11th Swedish Mathematical Society Problems 1971

1.  Show that (1 + a + a²)² < 3(1 + a² + a⁴) for real a ≠ 1.

2.  An arbitrary number of lines divide the plane into regions. Show that the regions can be colored red and blue so that neighboring regions have different colors.

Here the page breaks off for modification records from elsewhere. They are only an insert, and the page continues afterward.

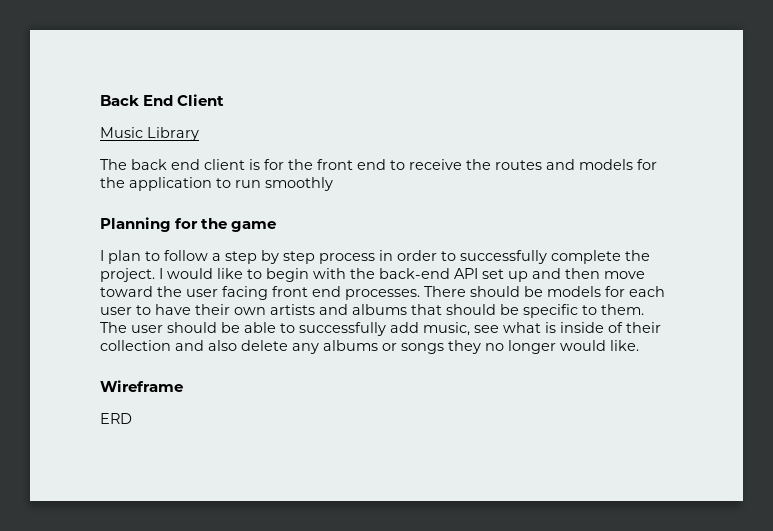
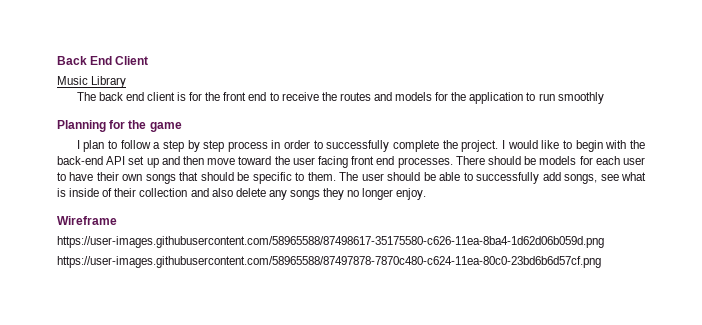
[270,304,407,315] artists and albums -> [145,174,176,184] songs
[423,322,470,336] music, -> [564,174,598,184] songs,
[323,340,397,351] albums or -> (287, 195) none
[560,340,639,351] would like. -> [396,188,427,200] enjoy.
[100,413,132,424] ERD -> [57,236,604,248] [57,256,601,268] https://user-images.githubusercontent.com/58965588/87498617-35175580-c626-11ea-8ba4-1d62d06b059d.png // https://user-images.githubusercontent.com/58965588/87497878-7870c480-c624-11ea-80c0-23bd6b6d57cf.png

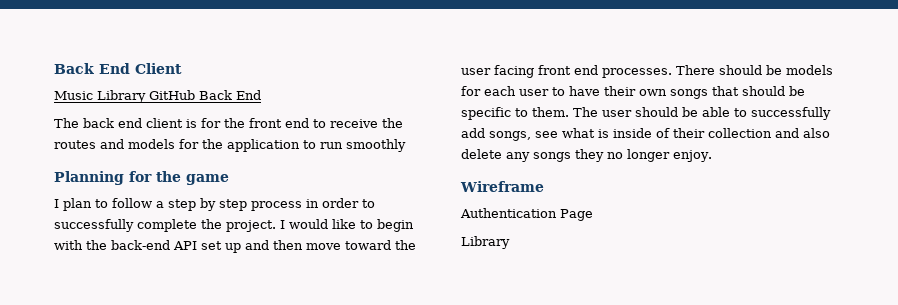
(127, 82) none -> [149,90,261,100] GitHub Back End
[57,236,604,248] [57,256,601,268] https://user-images.githubusercontent.com/58965588/87498617-35175580-c626-11ea-8ba4-1d62d06b059d.png // https://user-images.githubusercontent.com/58965588/87497878-7870c480-c624-11ea-80c0-23bd6b6d57cf.png -> [460,208,593,221] [461,236,510,249] Authentication Page // Library

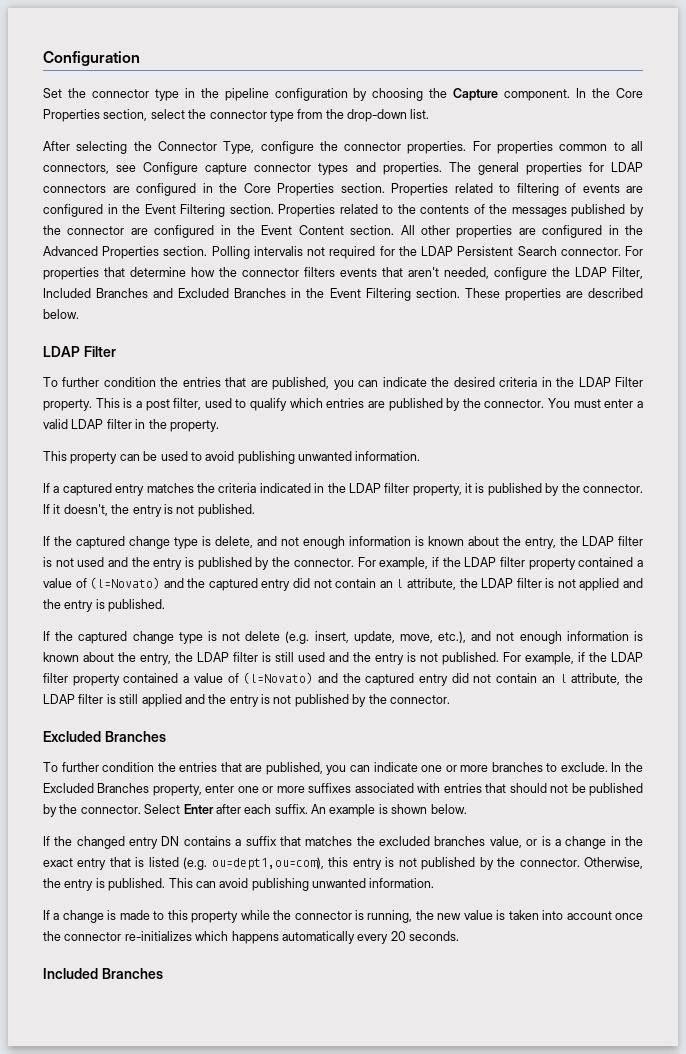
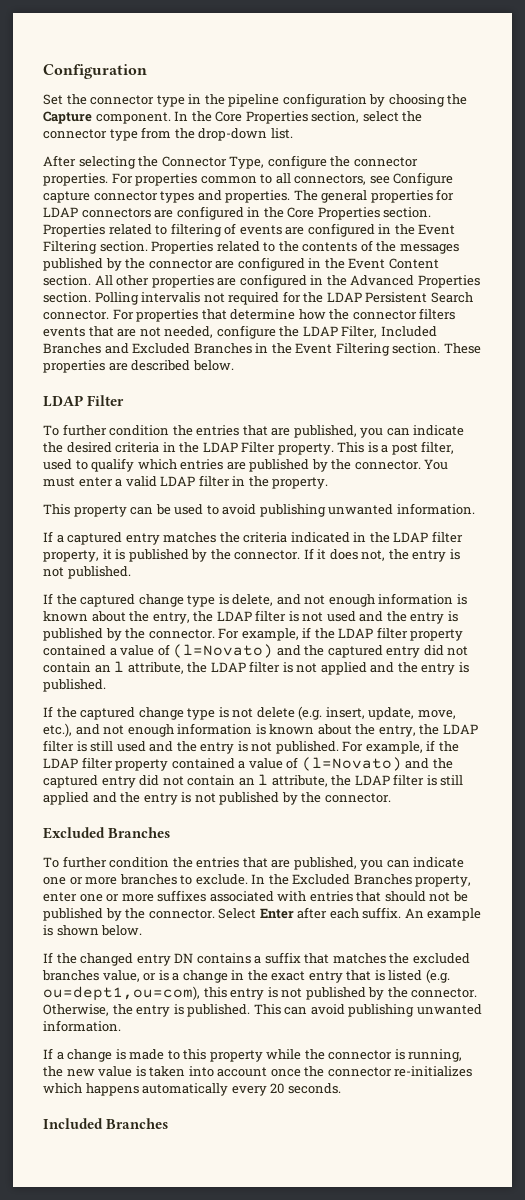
[408,267,439,277] aren't -> [117,327,161,337] are not
[63,504,108,516] doesn't, -> [329,549,386,561] does not,

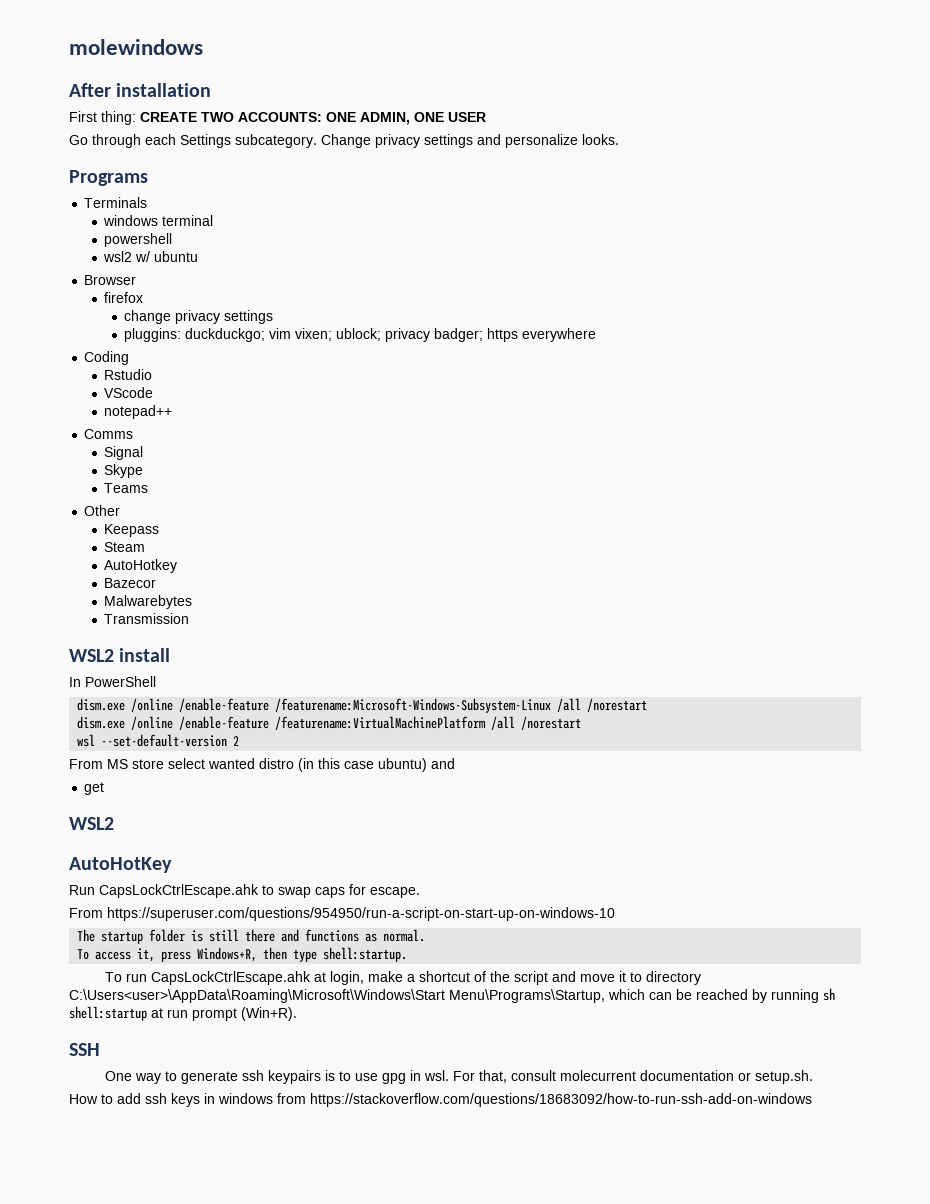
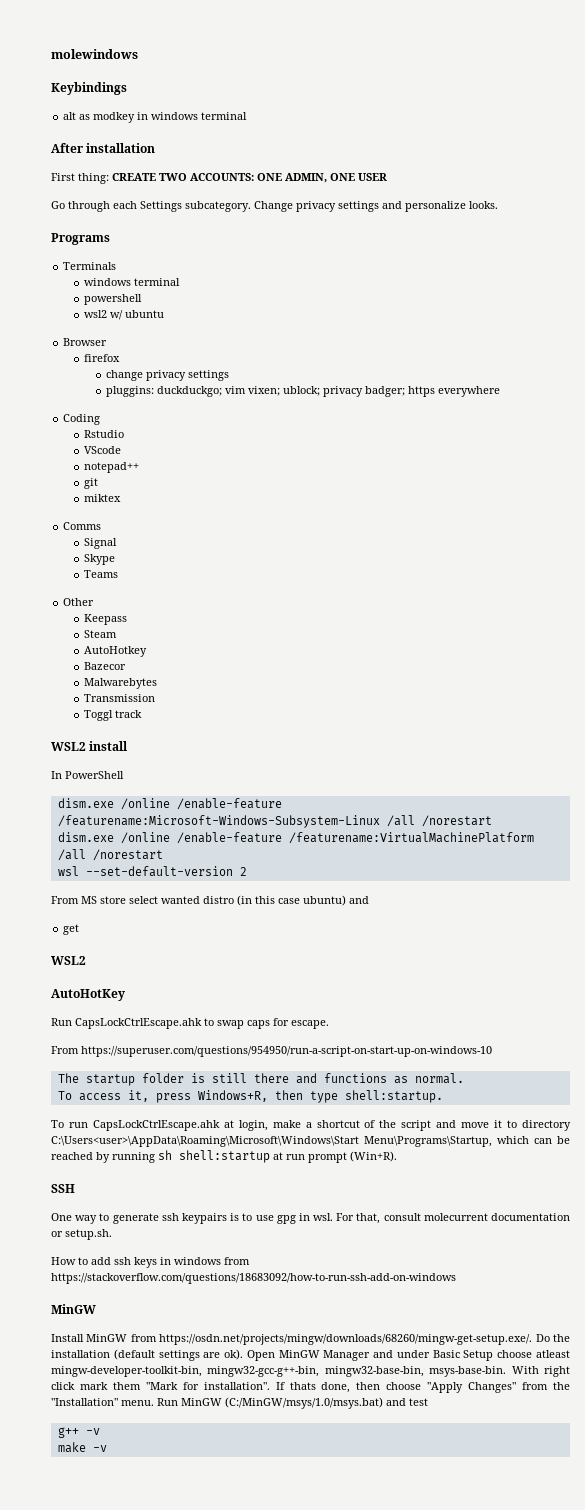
(203, 47) none -> [51,82,127,95] [63,112,248,123] // Keybindings // alt as modkey in windows terminal
(173, 412) none -> [84,478,99,489] [84,494,122,502] // git // miktex
(190, 618) none -> [84,710,143,721] // Toggl track
(812, 1100) none -> [51,1304,96,1314] [51,1334,570,1345] [51,1349,570,1361] [51,1366,570,1377] [51,1382,571,1393] [51,1397,428,1409] [57,1427,100,1438] [57,1442,107,1453] // MinGW // Install MinGW from https://osdn.net/projects/mingw/downloads/68260/mingw-get-setup.exe/. Do the installation (default settings are ok). Open MinGW Manager and under Basic Setup choose atleast mingw-developer-toolkit-bin, mingw32-gcc-g++-bin, mingw32-base-bin, msys-base-bin. With right click mark them "Mark for installation". If thats done, then choose "Apply Changes" from the "Installation" menu. Run MinGW (C:/MinGW/msys/1.0/msys.bat) and test // g++ -v // make -v

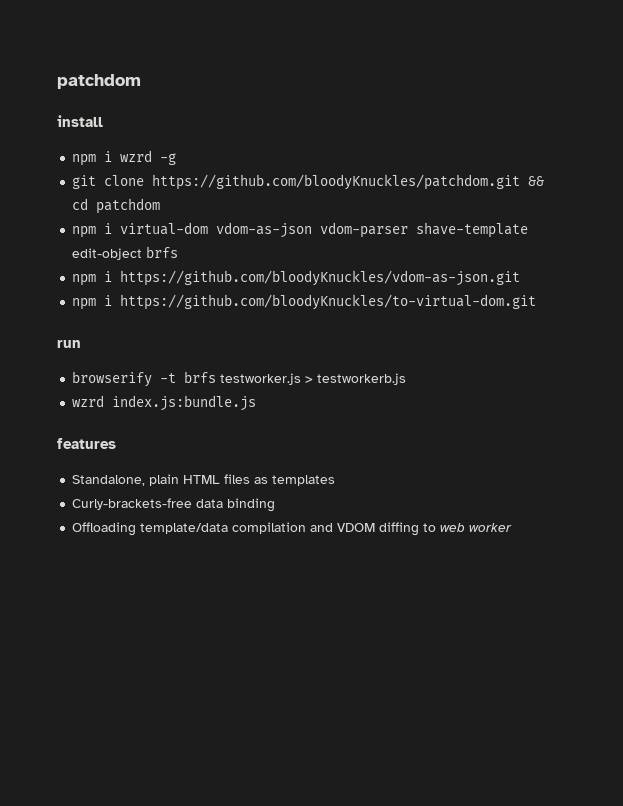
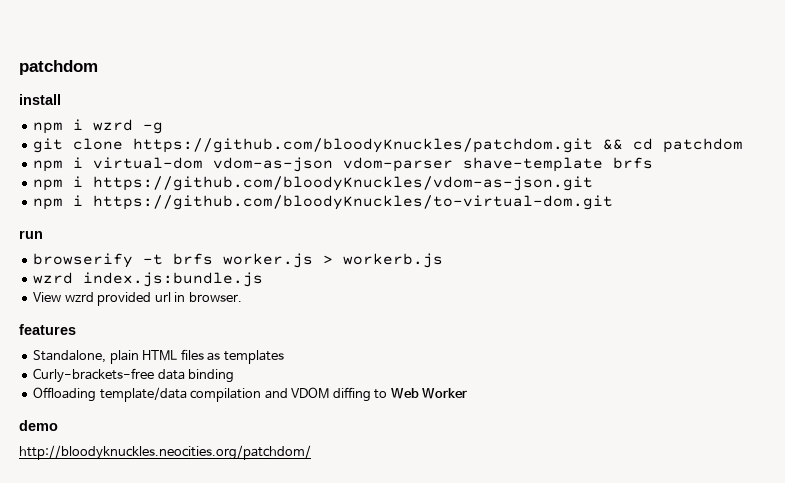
[72,248,143,260] edit-object -> (604, 164) none
[220,373,407,385] testworker.js > testworkerb.js -> [223,253,444,268] worker.js > workerb.js
(257, 403) none -> [33,292,242,306] // View wzrd provided url in browser.
[440,523,513,532] web worker -> [390,388,468,399] [19,420,58,431] [19,445,311,460] Web Worker // demo // http://bloodyknuckles.neocities.org/patchdom/

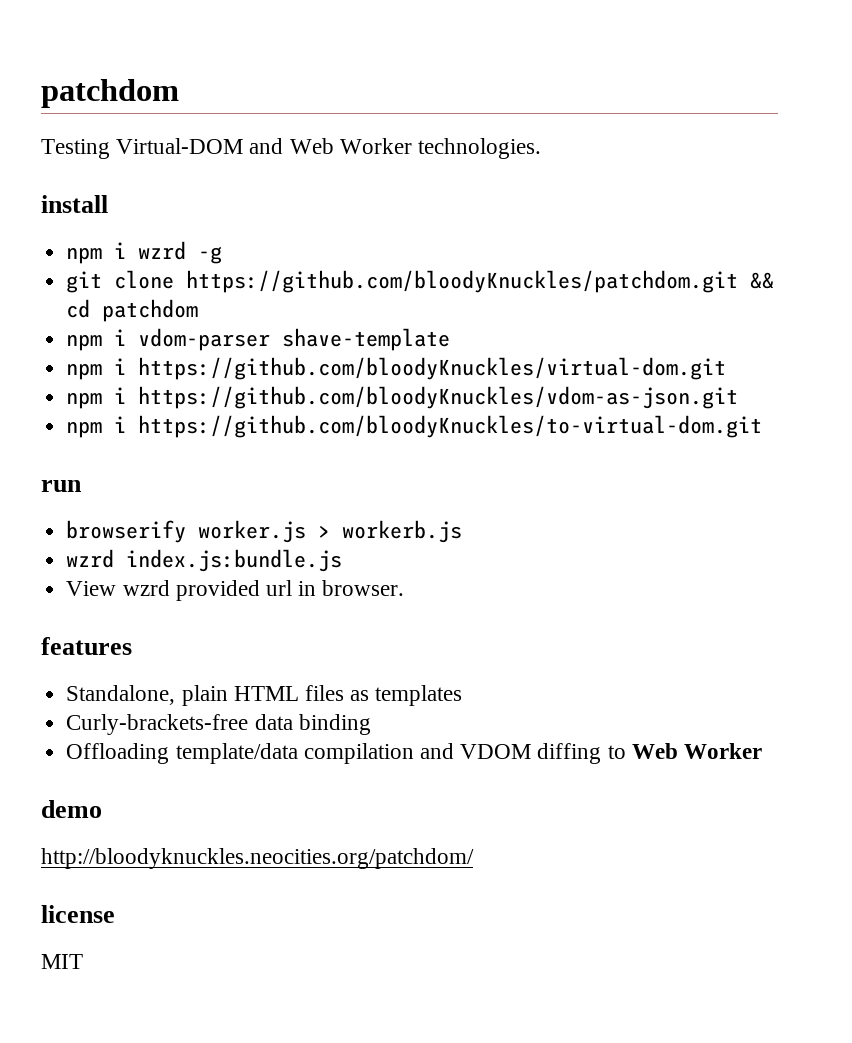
[19,60,98,75] patchdom -> [41,79,179,108] [41,138,542,159] patchdom // Testing Virtual-DOM and Web Worker technologies.
[93,157,334,172] virtual-dom vdom-as-json -> (127, 337) none
[613,157,654,169] brfs -> [66,357,727,380] // npm i https://github.com/bloodyKnuckles/virtual-dom.git
[143,253,214,265] -t brfs -> (187, 531) none
(311, 452) none -> [41,905,115,923] [41,954,83,969] // license // MIT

3.  A table is covered by 15 pieces of paper. Show that we can remove 7 pieces so that the remaining 8 cover at least 8/15 of the table.

4.  Find (65533³ + 65534³ + 65535³ + 65536³ + 65537³ + 65538³+ 65539³)/(32765·32766 + 32767·32768 + 32768·32769 + 32770·32771).

5.  Show that max_|x|≤t |1 - a cos x| ≥ tan²(t/2) for a positive and t ∈ (0, π/2).

6.  99 cards each have a label chosen from 1, 2, ... , 99, such that no (non-empty) subset of the cards has labels with total divisible by 100. Show that the labels must all be equal. 

Solutions

Problem 1

Show that (1 + a + a²)² < 3(1 + a² + a⁴) for real a ≠ 1.

Solution

We have a² + a + 1 = (a + 1/2)² + 3/4 > 0. So for a ≠ 1, we have 0 < (a - 1)²(a² + a + 1) = (a - 1)(a³ - 1) = a⁴ - a³ - a + 1. Hence 2(1 + a⁴) > 2a(1 + a²), so (1 + a + a²)² = 1 + 2a + 3a² + 2a³ + a⁴ < 3(1 + a² + a⁴). 

Problem 2

An arbitrary number of lines divide the plane into regions. Show that the regions can be colored red and blue so that neighboring regions have different colors.

Solution

Induction on the number of lines. Obvious for 1 line. Suppose true for n lines. Now add the n+1st line and change the color of every region on one side of the new line. 

Problem 4

Find (65533³ + 65534³ + 65535³ + 65536³ + 65537³ + 65538³+ 65539³)/(32765·32766 + 32767·32768 + 32768·32769 + 32770·32771).

Answer

7·2¹⁶

Solution

Put N = 65536 = 2¹⁶. Then numerator = (N-3)³ + (N-2)³ + (N-1)³ + N³ + (N+1)³ + (N+2)³ + (N+3)³ = ((N-3)³ + (N+3)³) + ((N-2)³ + (N+2)³) + ((N-1)³ + (N+1)³) + N³ = 2(N³ + 27N) + 2(N³ + 12N) + 2(N³ + 3N) + N³ = 7(N³ + 12N).

Put M = N/2 = 32768. Denominator = (M-3)(M-2) + (M-1)M + M(M+1) + (M+2)(M+3) = 4M² + 12 = N² + 12. Hence expr = 7N. 

Problem 6

99 cards each have a label chosen from 1, 2, ... , 99, such that no (non-empty) subset of the cards has labels with total divisible by 100. Show that the labels must all be equal.

Solution

Let the labels be a₁, a₂, ... , a₉₉. Use cyclic subscripts so a₁₀₀ means a₁, a₁₀₁ means a₂ etc. The 99 sums a_i, a_i + a_i+1, a_i + a_i+1 + a_i+2, ... , a_i + a_i+1 + ... + a_i+98 must all be non-zero mod 100 and all unequal (otherwise their difference would give a subset with zero sum mod 100). So one of them must equal -a_i-1 mod 100. If it is any but the last, then a_i-1 + a_i + ... + a_i+k gives a subset with sum 0 mod 100. So it must be the last. In other words a_i-1 = -(a_i + a_i+1 + ... + a_i+98). But this is independent of i because a_i + a_i+1 + ... + a_i+98 = a₁ + a₂ + ... + a₉₉. So a_i-1 are all equal mod 100 and hence are all equal.